Pacific Trader: Newly arrived Lundin Mining shows copper miners how it’s done

Since Lundin Mining moved to Vancouver, the company’s stock is up 59 percent

The stock: For all the chest thumping by economic development types and civic boosters, large corporations very rarely pull up stakes and relocate to another city. But Lundin Mining Corp. (TSX:LUN) did just that last fall, shifting its headquarters from Toronto to Vancouver. It explained the move in terms of being closer to its siblings in the Lundin Group of Companies: Lundin Gold, International Petroleum Corp., Filo Corp., NGEx Minerals, Lucara Diamond Corp. and others. This is the resource group controlled by the Swedish-Canadian Lundin family, founded by the late Adolf Lundin and today overseen by his equally entrepreneurial son, Lukas. Lundin Mining’s CEO is grandson Jack.

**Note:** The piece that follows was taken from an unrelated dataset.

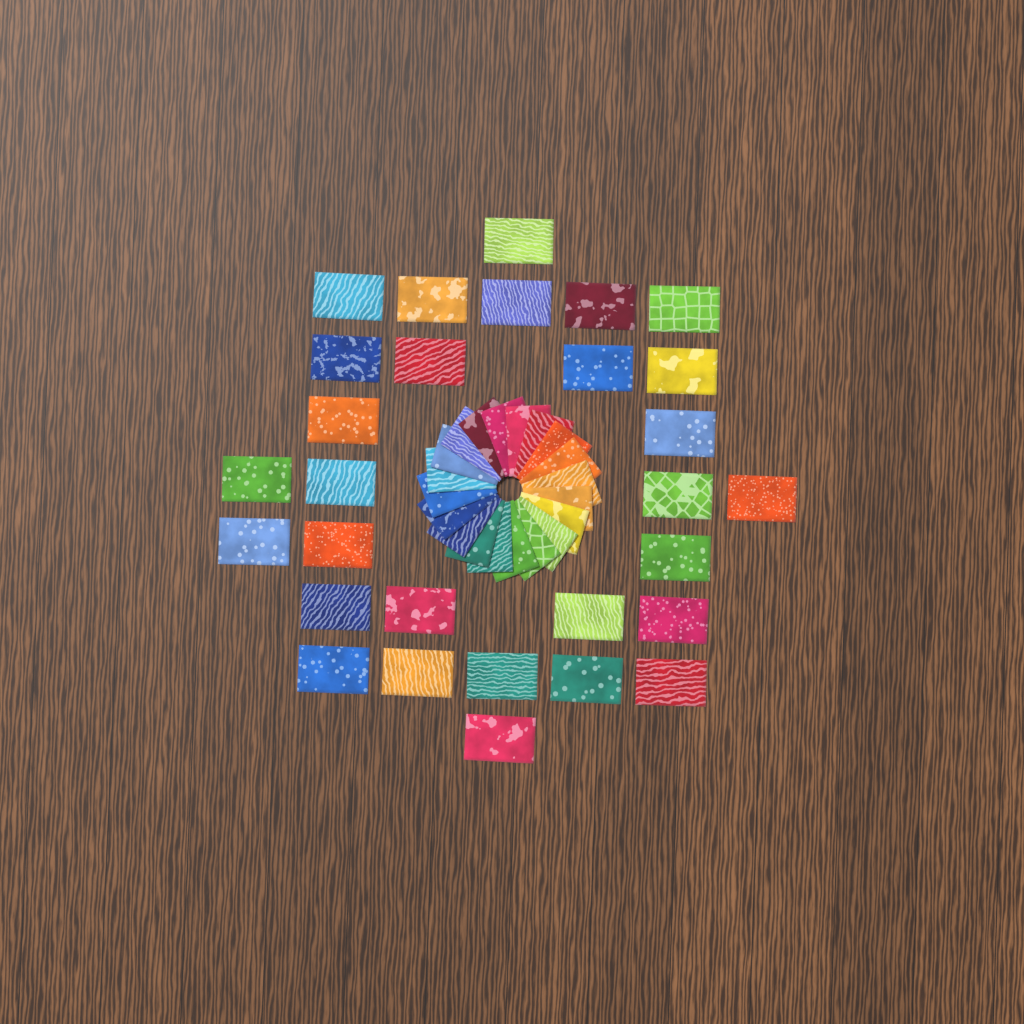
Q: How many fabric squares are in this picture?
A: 49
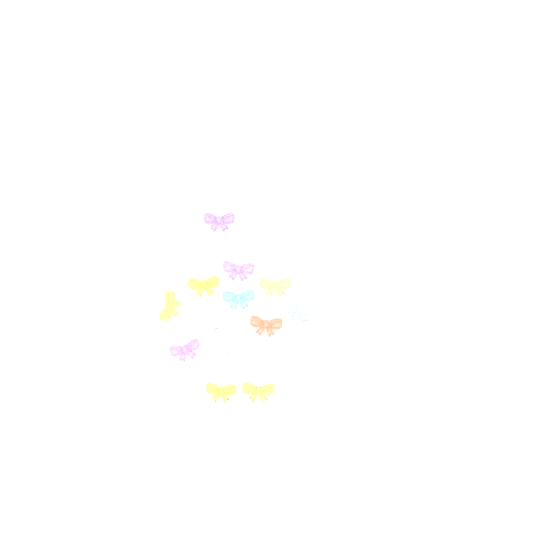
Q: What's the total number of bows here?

The drivers: Newly arrived in Vancouver, Lundin Mining promptly went on a tear, chalking up a 59-percent share price increase in the last six months. Part of that gain can be attributed to the recovery in the price of the company’s main product, copper. The brown metal is up 18 percent over the same period.

But virtually all of copper’s rise has come since February. Lundin Mining was outperforming its peers before that thanks to rising output, a moderate debtload (meaning it hasn’t been overly punished by high interest rates) and the promise of its growing cluster of mines in the Andes Mountains, including the operating Candelaria and Caserones mines in Chile and the Josemaria project under development just over the border in Argentina. The company also has mines in the U.S., Sweden, Portugal and Brazil.

For copper bugs dazzled by demand projections amid the energy transition but spooked by First Quantum Minerals’ (TSX:FM) debacle in Panama (where protests led to a shutdown of the huge Cobre Panama mine), Lundin Mining looks like a lower-risk alternative. It even pays a respectable dividend, with a yield of 2.4 percent. Following the tumble in materials stocks on Tuesday (June 4), LUN closed at $15 even.

Word on the street: “Lundin Mining is a diversified base-metal growth story,” Stifel analyst Cole McGill wrote last week. “With all three [Andean] assets located in close proximity to one another, we believe the company will be able to reap synergies as they develop this emerging copper district.” He has a “buy” recommendation on the stock with an $18 target.

Coming and going: Vancouver-based oil exploration company Reconnaissance Energy Africa (TSXV:RECO) has agreed to pay US$10.8 million to settle Canadian and U.S. lawsuits brought by investors over allegedly misleading statements about its project in Namibia. The company has also cancelled its contract with Florida-based stock promotion firm FTB Capital.